WA Government adds funding for 42 exploration projects

The Western Australian Government has committed a further $4.75 million to the exploration incentive scheme’s (EIS) co-funded drilling program.

Forty-two projects will share in the new funding, which will be round 14 of the initiative, the state government announced.

The co-funded drilling program refunds up to 50 per cent of drilling costs with limits of $150,000 for a multi-hole project, $200,000 for a single deep hole and $30,000 for a prospector’s project.

Refunds occur after completion of drilling and the submission of reports, which are made public by the WA Department of Mines and Petroleum after six months.

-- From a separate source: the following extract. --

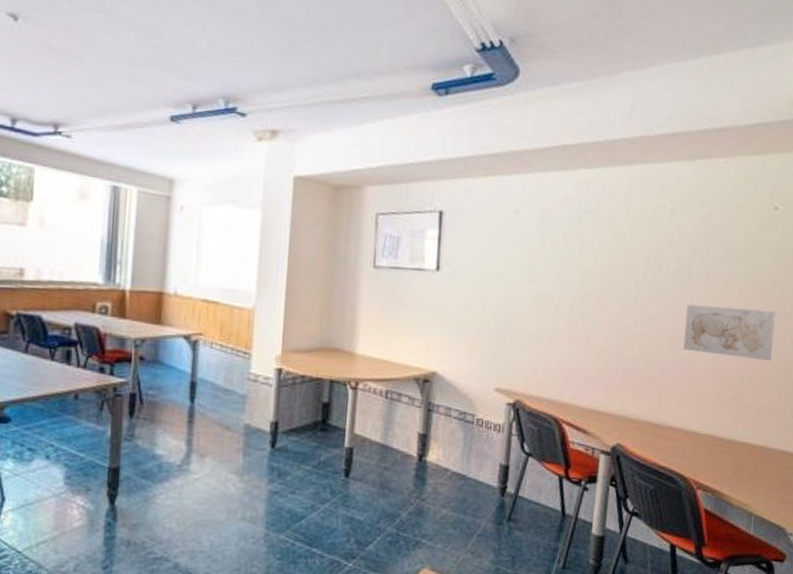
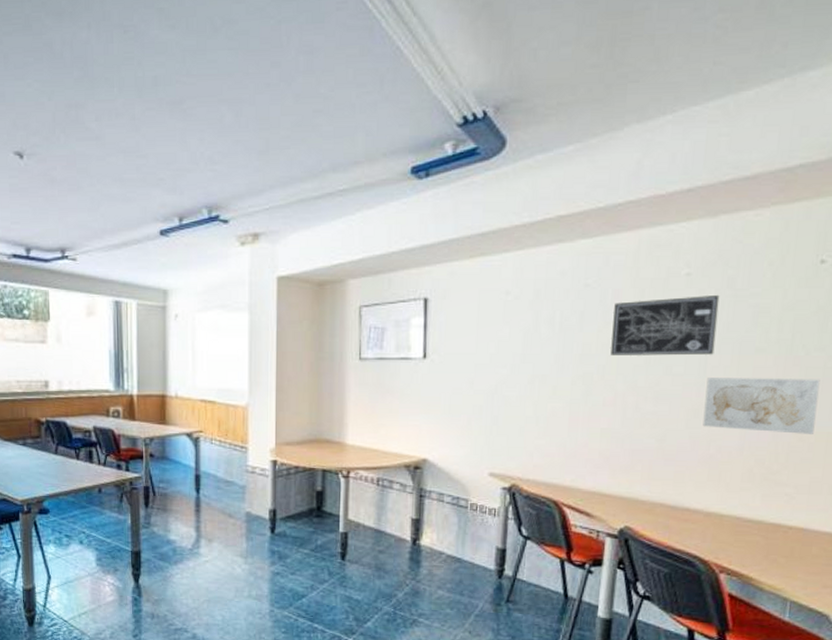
wall art: none [606,229,697,284] -> present [610,294,720,356]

WA mines and petroleum minister Sean L’Estrange said the competitive drilling program, heading into its ninth year, provided companies with added incentive to drill in underexplored regions. It has already resulted in a number of significant discoveries, he added.

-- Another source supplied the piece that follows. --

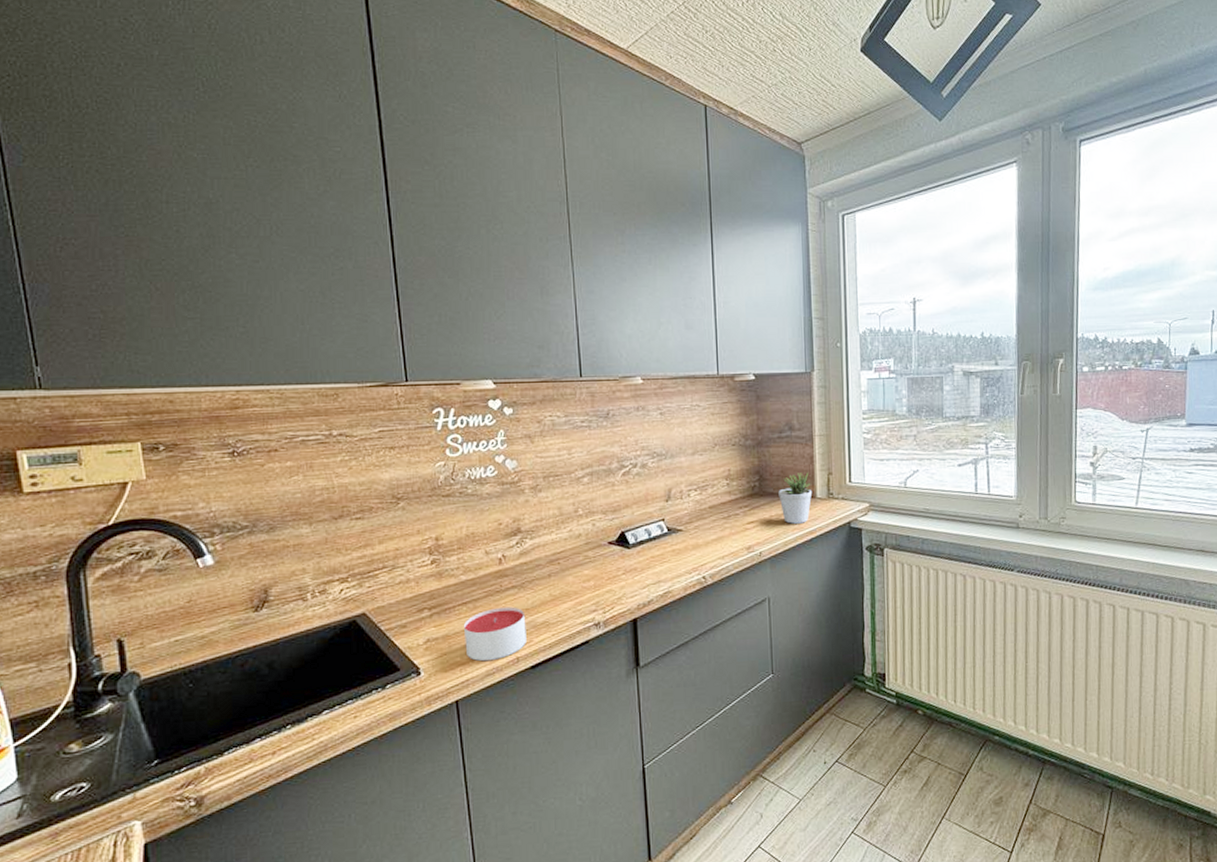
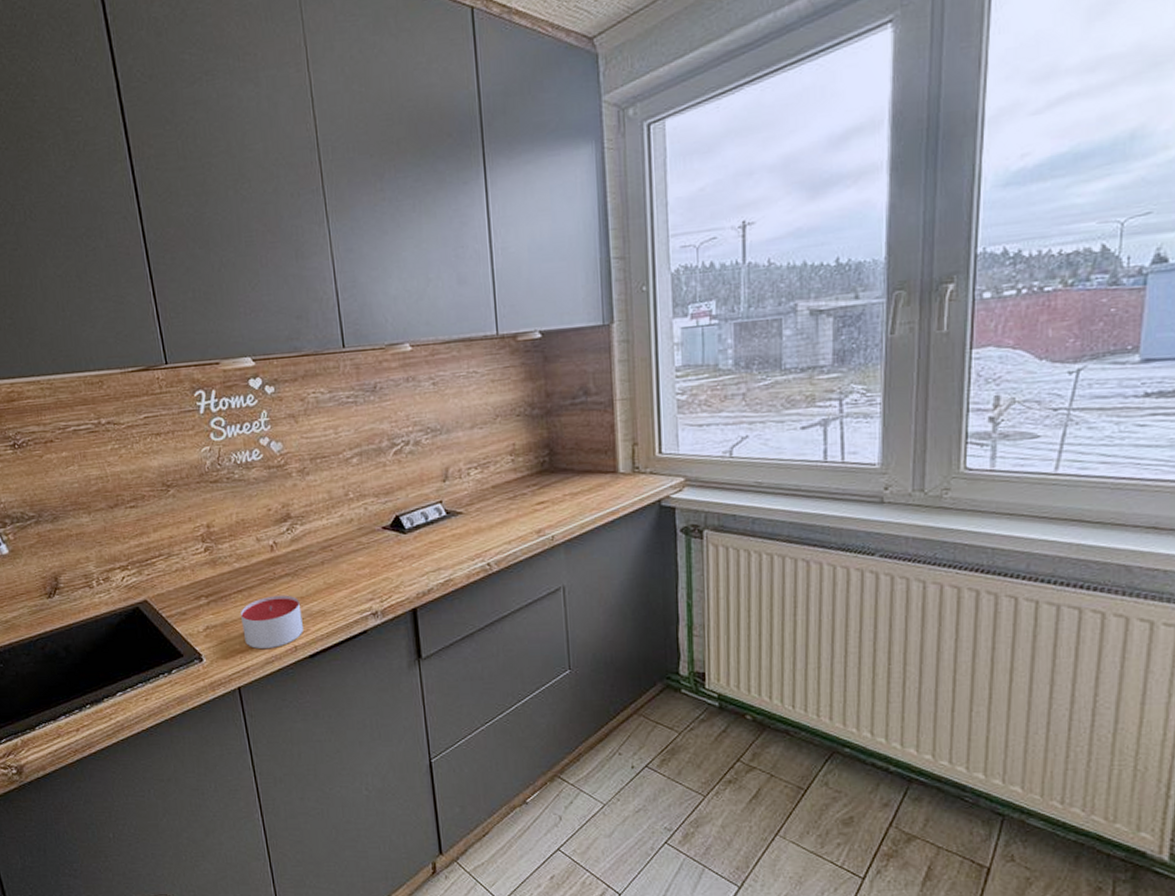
potted plant: present [778,472,813,524] -> none [572,444,614,504]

“Among the success stories is the Nova discovery east of Northam, supported by EIS geophysics data and co-funding in 2011-12, with production having commenced in November this year,” L’Estrange said.

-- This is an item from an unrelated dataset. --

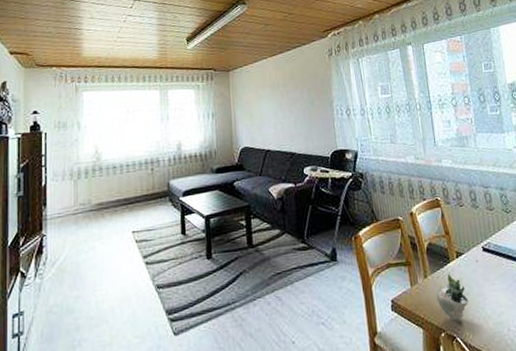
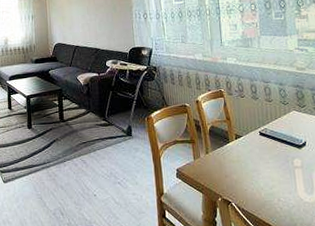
succulent plant: present [436,260,478,321] -> none [215,142,255,189]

Other EIS discoveries include the Camelwood nickel deposit, Yeneena copper deposit, Millenium zinc project, the Dusk Til Dawn gold discoveries, deep gold at Gruyere and the nickel discovery at Emily Ann.

Association of Mining & Exploration Companies (AMEC) chief executive Simon Bennison said the program was highly regarded by industry and had provided co-funding for more than 630 projects.

“Independent research has also highlighted the value the program provides to the State with every $1 million invested in the EIS program generating $10.3 million in direct benefits for the state,” Bennison said.

“Sourcing capital is challenging in the current market conditions where investors are risk adverse and not investing in exploration. Continuation of the program is essential to enable these companies to continue exploring and making new mineral discoveries such as the Nova nickel at Fraser Ranger and Gruyere, east of Laverton.”

WA Chamber of Minerals and Energy chief executive Reg Howard-Smith also welcomed the funding commitment, saying higher levels of exploration drilling in the state were encouraging.

“Without ongoing investment in exploration activities many resources would remain undiscovered, stifling the growth and prosperity of the sector and the economy into the future, risking employment, investment and government revenue,” Howard-Smith said.